In the northwestern part of Ano Poli of Thessaloniki, at the junction of Sachini, Ious and Tsamadou streets, there is an elegant church of the late Byzantine period, that of Agia Aikaterini, the construction of which is placed by the late 13th century until the first decades of the 14th century . This is a complex four-columned registered cruciform church with a closed arcade to the western, southern and northern side, which in the east ends in two symmetrical chapels. In the center of the building, rises a seven-sided dome, and there are four other domes, smaller and lower than the central, one in each of the four corners of the building. A basic feature of the monument is its ornate exterior walls with rich brick jewels. All sides of the church are full of blind arches, small niches, bilova and tribilova openings, brick semi-columns, parapets, cornices, which - combined with the escalation of roofs - break the bulk and create a light and elegant construction.

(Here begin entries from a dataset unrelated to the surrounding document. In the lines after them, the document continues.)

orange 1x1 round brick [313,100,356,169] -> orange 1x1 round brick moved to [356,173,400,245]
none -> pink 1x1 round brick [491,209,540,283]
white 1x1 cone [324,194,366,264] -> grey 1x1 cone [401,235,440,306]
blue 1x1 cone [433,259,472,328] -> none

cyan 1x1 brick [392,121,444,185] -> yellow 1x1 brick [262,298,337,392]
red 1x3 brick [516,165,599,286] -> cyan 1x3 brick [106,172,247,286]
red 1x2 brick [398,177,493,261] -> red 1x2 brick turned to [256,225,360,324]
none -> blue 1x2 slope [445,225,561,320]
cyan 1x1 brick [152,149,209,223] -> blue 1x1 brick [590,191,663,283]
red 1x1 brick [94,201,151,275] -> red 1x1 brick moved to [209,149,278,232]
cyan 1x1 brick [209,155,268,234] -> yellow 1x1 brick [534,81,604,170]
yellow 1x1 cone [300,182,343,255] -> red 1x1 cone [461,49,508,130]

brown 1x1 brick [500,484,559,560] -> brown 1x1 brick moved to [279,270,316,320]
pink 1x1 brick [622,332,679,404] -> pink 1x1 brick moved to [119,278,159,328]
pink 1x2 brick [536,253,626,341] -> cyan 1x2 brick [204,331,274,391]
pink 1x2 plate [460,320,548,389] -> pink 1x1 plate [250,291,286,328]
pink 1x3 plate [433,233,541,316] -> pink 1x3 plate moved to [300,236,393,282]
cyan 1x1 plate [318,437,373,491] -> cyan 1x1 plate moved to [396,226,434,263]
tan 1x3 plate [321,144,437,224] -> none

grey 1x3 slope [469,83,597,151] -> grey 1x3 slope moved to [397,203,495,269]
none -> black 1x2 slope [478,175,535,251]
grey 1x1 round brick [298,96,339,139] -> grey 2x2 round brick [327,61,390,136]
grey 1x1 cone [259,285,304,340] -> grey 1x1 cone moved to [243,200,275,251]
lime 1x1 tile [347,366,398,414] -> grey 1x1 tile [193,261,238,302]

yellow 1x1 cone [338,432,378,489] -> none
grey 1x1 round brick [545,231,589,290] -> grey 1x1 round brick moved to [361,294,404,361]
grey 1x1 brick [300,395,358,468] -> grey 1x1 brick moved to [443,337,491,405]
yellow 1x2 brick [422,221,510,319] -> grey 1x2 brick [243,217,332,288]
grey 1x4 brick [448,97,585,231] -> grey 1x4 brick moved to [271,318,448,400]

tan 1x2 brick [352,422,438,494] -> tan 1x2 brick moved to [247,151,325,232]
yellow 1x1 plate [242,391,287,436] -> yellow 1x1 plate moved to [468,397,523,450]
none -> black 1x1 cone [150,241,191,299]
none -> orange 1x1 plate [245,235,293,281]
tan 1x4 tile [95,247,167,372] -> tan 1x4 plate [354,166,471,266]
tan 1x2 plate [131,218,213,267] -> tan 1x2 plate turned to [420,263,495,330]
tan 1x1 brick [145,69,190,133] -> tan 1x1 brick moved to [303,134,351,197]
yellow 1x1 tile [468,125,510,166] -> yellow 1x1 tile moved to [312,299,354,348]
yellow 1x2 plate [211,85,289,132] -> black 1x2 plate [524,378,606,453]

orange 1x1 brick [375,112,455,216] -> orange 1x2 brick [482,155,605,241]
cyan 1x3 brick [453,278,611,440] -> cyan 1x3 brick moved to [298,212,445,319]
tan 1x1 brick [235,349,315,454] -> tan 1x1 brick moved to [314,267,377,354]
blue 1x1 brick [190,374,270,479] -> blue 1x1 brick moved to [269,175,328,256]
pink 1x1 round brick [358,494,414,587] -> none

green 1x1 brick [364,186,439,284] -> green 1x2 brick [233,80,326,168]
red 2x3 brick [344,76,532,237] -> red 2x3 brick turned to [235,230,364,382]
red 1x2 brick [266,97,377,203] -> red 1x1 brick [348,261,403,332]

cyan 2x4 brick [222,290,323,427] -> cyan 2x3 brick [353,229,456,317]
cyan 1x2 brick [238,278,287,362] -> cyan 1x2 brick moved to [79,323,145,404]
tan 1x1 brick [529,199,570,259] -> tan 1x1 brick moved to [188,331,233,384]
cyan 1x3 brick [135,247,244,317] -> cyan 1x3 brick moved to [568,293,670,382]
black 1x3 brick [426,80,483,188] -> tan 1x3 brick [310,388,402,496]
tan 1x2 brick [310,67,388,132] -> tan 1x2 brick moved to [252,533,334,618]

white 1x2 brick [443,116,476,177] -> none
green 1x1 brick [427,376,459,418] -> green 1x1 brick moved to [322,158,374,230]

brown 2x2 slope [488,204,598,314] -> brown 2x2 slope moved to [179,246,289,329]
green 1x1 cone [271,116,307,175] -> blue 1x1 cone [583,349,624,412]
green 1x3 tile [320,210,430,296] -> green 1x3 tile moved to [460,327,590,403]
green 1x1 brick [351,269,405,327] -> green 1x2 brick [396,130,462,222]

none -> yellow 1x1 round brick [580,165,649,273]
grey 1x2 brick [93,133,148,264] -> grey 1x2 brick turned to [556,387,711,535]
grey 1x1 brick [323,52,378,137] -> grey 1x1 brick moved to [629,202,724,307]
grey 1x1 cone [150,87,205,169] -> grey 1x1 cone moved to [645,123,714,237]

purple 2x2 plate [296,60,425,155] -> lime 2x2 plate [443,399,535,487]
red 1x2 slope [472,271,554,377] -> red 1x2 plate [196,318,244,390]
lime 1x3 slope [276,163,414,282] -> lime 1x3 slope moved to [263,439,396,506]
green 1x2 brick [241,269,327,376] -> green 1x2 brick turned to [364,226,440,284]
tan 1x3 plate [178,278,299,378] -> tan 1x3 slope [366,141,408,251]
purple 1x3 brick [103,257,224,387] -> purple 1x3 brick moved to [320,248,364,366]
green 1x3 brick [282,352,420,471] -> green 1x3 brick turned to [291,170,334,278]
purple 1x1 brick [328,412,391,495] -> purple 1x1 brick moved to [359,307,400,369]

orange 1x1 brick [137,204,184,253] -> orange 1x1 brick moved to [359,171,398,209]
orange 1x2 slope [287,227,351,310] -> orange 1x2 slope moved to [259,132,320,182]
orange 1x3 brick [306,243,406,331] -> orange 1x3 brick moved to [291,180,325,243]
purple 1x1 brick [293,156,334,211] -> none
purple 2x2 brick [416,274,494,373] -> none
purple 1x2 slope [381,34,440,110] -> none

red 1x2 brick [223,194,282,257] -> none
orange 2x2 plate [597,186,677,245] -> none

Inside the church of Agia Aikaterini, there are preserved few fragments of murals, which date back to 1315 and depict the Society of the Apostles, bishops making together the Holy Mass, prophets and angels, scenes of the miracles of Jesus Christ and individual saints, mainly ascetics and stylites. These projects, with their vivid colors and the dynamic figures, which are freely modeled, are remarkable examples of the art of the early 14th century and represent the art of the Palaeologeian era.
The church was originally not dedicated to Agia Aikaterini, but - according to some researchers and based on some elements of its iconographic program – it was built in honor of Jesus Christ, while it is also believed to be the cathedral of the Monastery of Christ Pantodunamos. During the Turkish occupation, at the reign of Sultan Bayezid II (1481-1512), the church was transformed into a mosque and was renamed into Yakup Paşa Mosque, which resulted in gradually oblivion of the byzantine name of the building. With its concession back in Christian worship the monument was connected- without knowning why or on what occasion- with Agia Aikaterini and now it bears her name.